- Daniel Kretinsky was previously accused of undervaluing the postal service
Postal workers have told the ‘Czech sphinx’ billionaire who wants to take over Royal Mail for £3.6 billion that his company’s commitments are ‘not enough’.
Businessman Daniel Kretinsky, 48, was previously accused of undervaluing the postal service with his £3.57 billion bid to take over the company.
Known as the ‘Czech Sphinx’ because of its inscrutable nature, his purchase of IDS – which may still be subject to government oversight – could put Britain’s 500-year-old postal service into completely foreign hands for the first time.
He already owns more than a quarter of IDS, which controls Royal Mail, Parcelforce and the international postal service GLS.
Officials from the Communication Workers Union (CWU) met with representatives of the EP Group and called the meeting ‘useful and constructive’.
They added that further meetings would take place, including the direct involvement of Mr Kretinsky himself.
CWU Secretary General Dave Ward said: ‘We have made it very clear that the EP Group’s current commitments are not strong enough or long enough.
Click here to change the format of this module
“Daniel Kretinsky has openly stated that he wants to own Royal Mail for the rest of his life – we need workforce commitments to match that level of ambition.
‘The CWU raised our broad concerns and also our view that we need a completely new ownership/business model for Royal Mail, one that gives all employees a real stake in the future of the company. Both parties have agreed to investigate this further.
‘Royal Mail has led a sustained and deliberate attack on its own staff that continues in many workplaces to this day.
“EP Group representatives understood the reality that the company will never succeed if its workforce does not cooperate.”
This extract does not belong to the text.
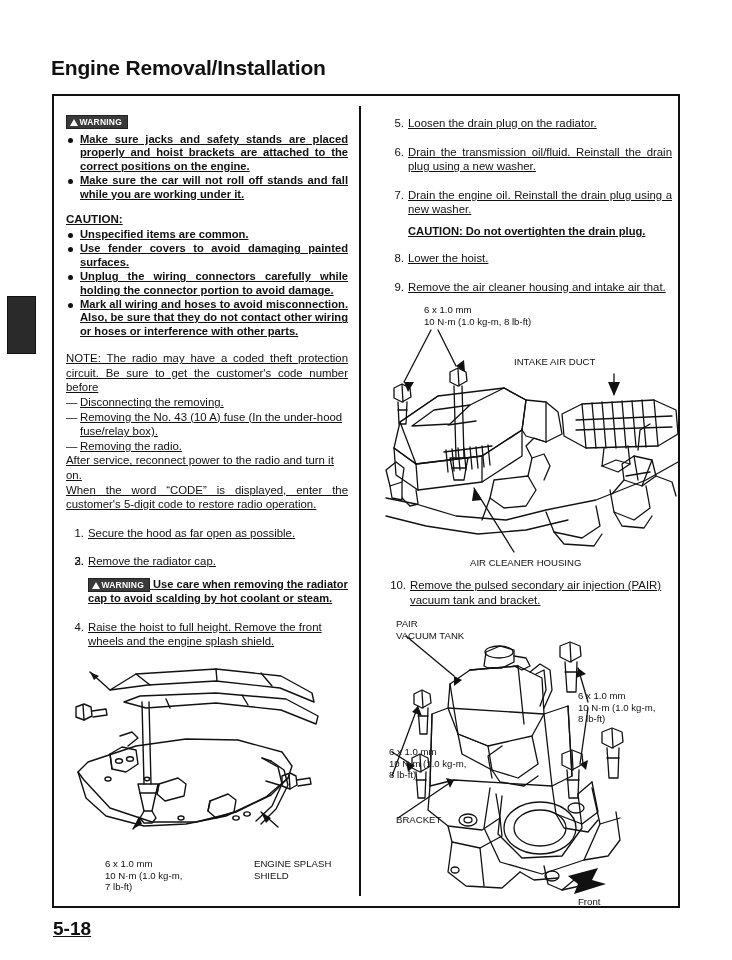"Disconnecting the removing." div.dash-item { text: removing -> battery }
Mr Ward said the union was expanding its plans to engage with the government and Labor over the takeover bid as he believed it “needed to be heavily scrutinized and discussed”.
He added: ‘We do not support a foreign share company taking over Royal Mail. At the same time, we have absolutely no confidence in the current management of the company.
‘Royal Mail should be re-nationalised, but the political climate makes that very difficult at the moment. Our job now is to ensure that our members’ voices are heard at every opportunity as this takeover bid unfolds.”
It comes after The Times reported concerns among investors that the “operational benefits” of a deal between Royal Mail and the Communication Workers Union – including surplus staff pension schemes and real estate – have not been properly valued.
Click here to change the format of this module
The IDS board rejected EP Group’s initial offer of 320p per share last month and has since entered into discussions with investors.
According to The Times, Royal Mail shares hit a two-year high after the board recommended Kretinsky’s takeover.
But the stock actually remains below the offering’s share value of 370 per year.
There are also doubts whether a Labor government, which could be elected in July, would approve the deal and the offer is too low for some shareholders.
The EP Group’s offer has agreed to a demand from IDS bosses to retain the Royal Mail name and brand, and for the postal service to retain its UK headquarters and tax residence, in order to remain connected to Britain.
It appears the deal will include Royal Mail’s proposal to deliver second-class mail every other weekday, for which it applied to Ofcom earlier this month, pending consultation.
Shareholders will vote on the deal at IDS’s next annual general meeting in September – at a perilous time for the UK’s universal postal service. The deal values the group at £5.2 billion.
Gerald Khoo of investment bank Liberum Capital told The Times he believes the deal would not receive government approval under the National Security and Investment Act. He warned investors that shares could fall as low as 200 cents.
Keith Williams, chairman of the company, said: ‘IDS has the potential to become a leading international logistics player.
‘Both the IDS Board and the EP are acutely aware of their responsibilities to IDS and in particular to Royal Mail’s unique heritage and its obligations as a designated universal provider of postal services in the United Kingdom.
“The IDS Board has negotiated a far-reaching package of legally binding commitments and commitments that provide important safeguards for our customers, employees and wider stakeholders.
‘These relate to the provision of the Universal Service Obligation (one-price-goes-anywhere) (including First Class letters which continue to be delivered six days a week), the financial stability and maintenance of the IDS Group, including Royal Mail, maintaining employee benefits and pensions , and ensuring that Royal Mail remains headquartered and tax resident in the UK.”
However, these commitments are only guaranteed for the first five years of Mr Kretinsky’s ownership of IDS – alongside a pledge not to strip assets, and a pledge to continue using the Royal Mail name and the Royal Cipher.
There is no guarantee that these promises, along with promises to recognize unions and continue delivering first-class mail six days a week, will remain in place after five years.
Mr Kretinsky said he had ‘the utmost respect for the history and tradition of Royal Mail’. It is believed the deal will not involve redundancies beyond those set out in Royal Mail’s existing cost savings plans.